Very basic Swedeath worship that takes Dismember riffs and slows them down to a crawl in order to incorporate their Hardcore and Sludge influences that don’t add much but provide as backdrop for reworked versions of “In Death’s Sleep” and “Dismembered”. The arrangements are fairly random and do nothing but showcase the riffs of better bands throughout lots of repetition and not providing much of a challenge for guessing the origin of each riff. The Dismember coupled the bouncy rhythms is all this band is capable of doing. This is a third rate hipster band that would drop the soap in a rapist convention all too willingly.
Teitanblood – The Baneful Choir:
The band whose music consisted exclusively of three note ascents followed by the same three notes descending. This time the band return to the same idea but with more ambient passages and some really creative solos that show that this band are capable of actually accomplishing something worthwhile. It seems that when the band drift away from tremolo picked riffs there is a semblance of an idea somewhere but the tremolo picked riffs return and ruin everything. Teitanblood have everything going for them except for actual riffs. Teitanblood are holding the soap at this point and now have the choice to show their potential like on “Verdict of the dead” and throw the soap to Gatecreeper or to drop the soap in the middle of a Sailor moon exhibition featuring Trey Azagthoth.
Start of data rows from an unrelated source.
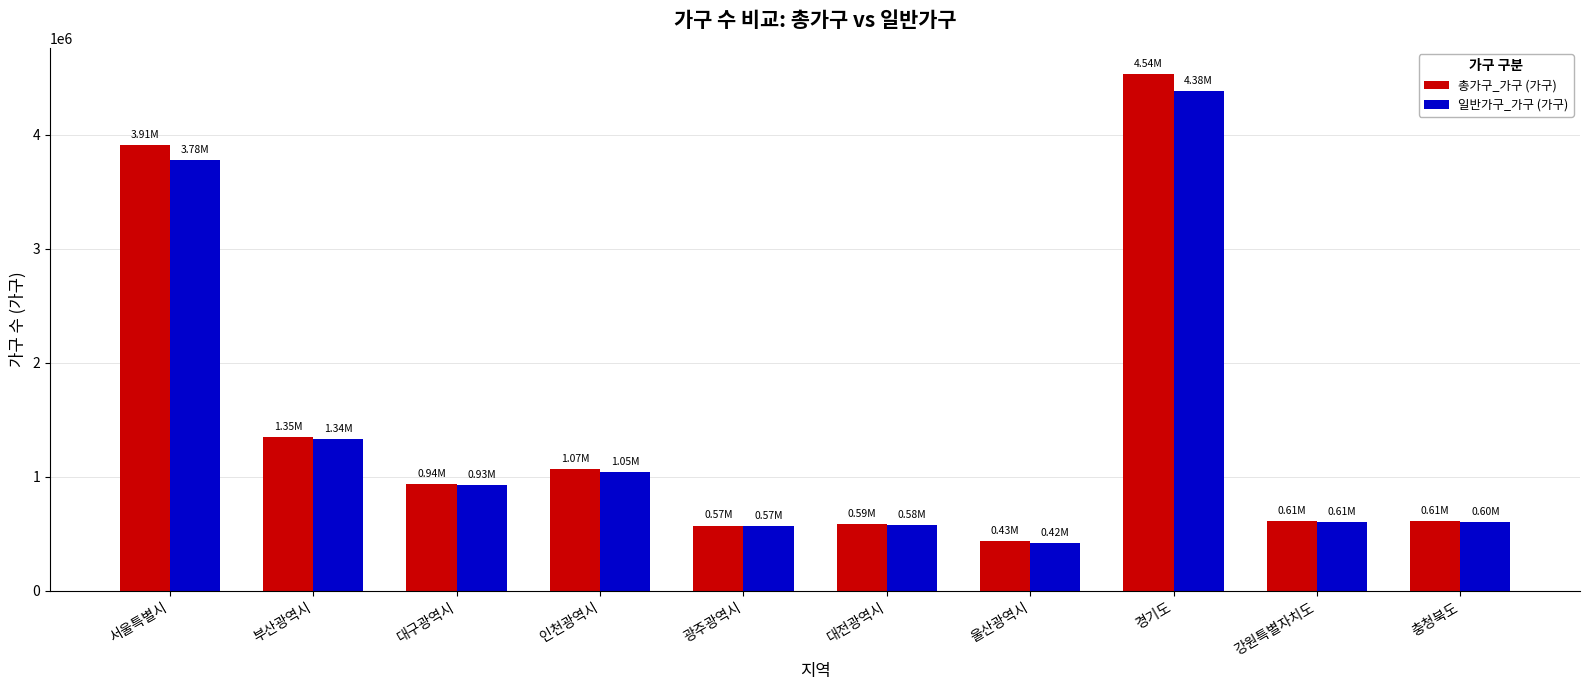

What is the spread (max minus min) of values at 부산광역시?

12415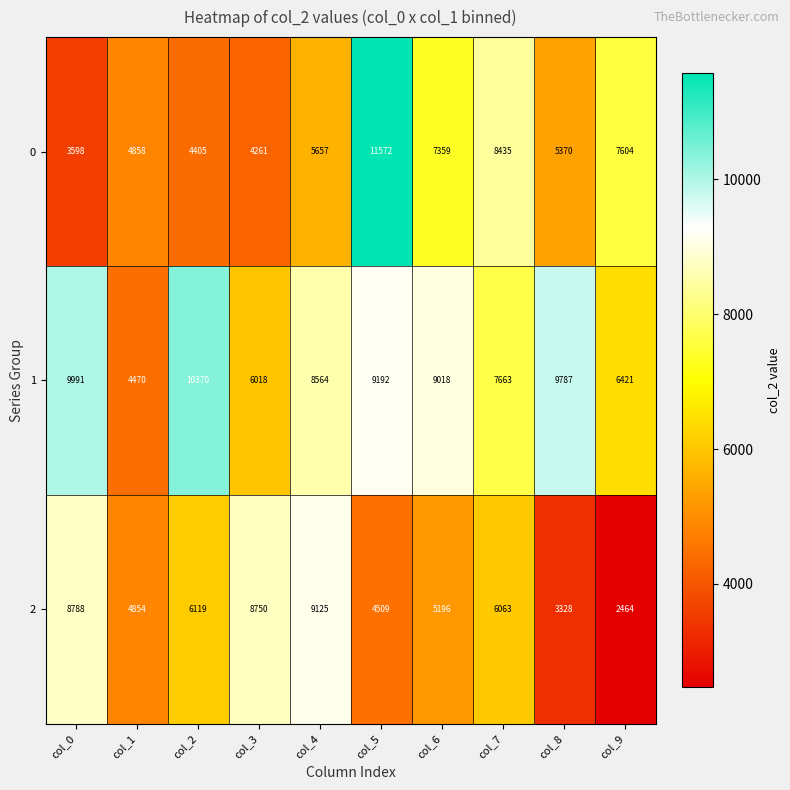

Which series has the largest total across all categories?

1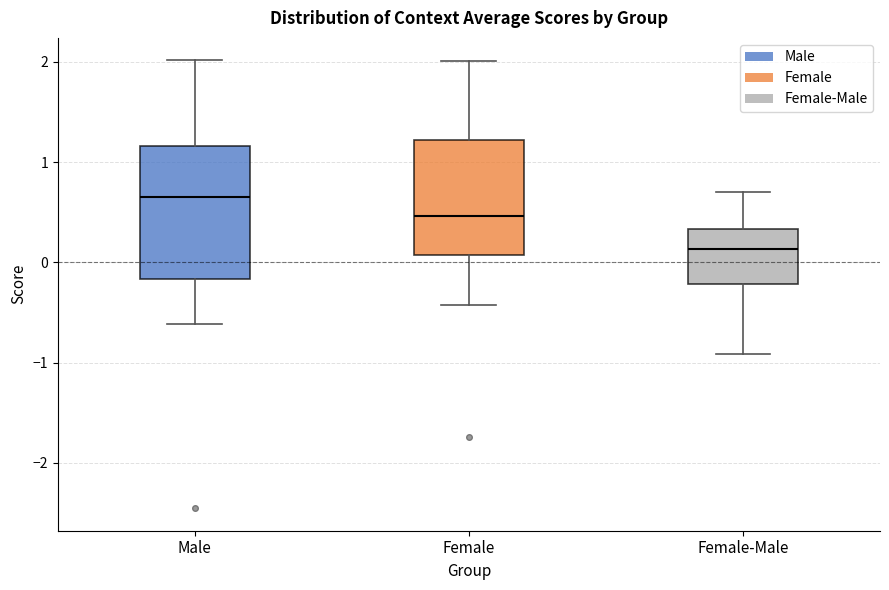

Reading left to right, transcribe this box plot: for each box, give where its median line is, the range the box spans, and where its two whiskers end, as read against the y-axis. The values are not printed on the chart, so give them approximately, as read against the axis.

Male: median 0.7, box -0.2 to 1.2, whiskers -0.6 to 2.0
Female: median 0.5, box 0.1 to 1.2, whiskers -0.4 to 2.0
Female-Male: median 0.1, box -0.2 to 0.3, whiskers -0.9 to 0.7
The Even Order – “The World Outside”:
Starting off with a fairly interesting set of arpeggios in a NWOBHM style reminiscent of Samson’s Head On but with a much modern Power metal approach. The arpeggios slowly progress adding more notes while dividing the beats to give it the illusion of being faster. Like A lot of NWOBHM the arpeggios are then juxtaposed with some power chords. As expected the chord progression is taken and fast galloping is added to give the climax more power in a Speed metal style that then holds down the fort while blistering solo that sound like a lot what Kirk Hammett would play erupt over the riffs that slowly change to reflect what the lead guitar is doing. The song concludes on the initial set of arpeggios that add a sense of finality to this. The chord progression is progressed through some very intriguing modulations and adding a few seventh degrees which adds a sense of pensive mystery to what could have been very standard melodies. While this style of composition has been popularized by Metallica on songs like “Sanitarium” and “One”, The Even Order avoid the quiet verse, loud chorus, aggressive ending and choose to follow their narrative in a much more logical manner similar to what Heathen were doing. The major issue here is the finale feels flat and relies too much on lead guitar theatrics. What would be interesting would be to lead towards an Extreme metal version of the finale that would create a strong contrat while maintaining coherence.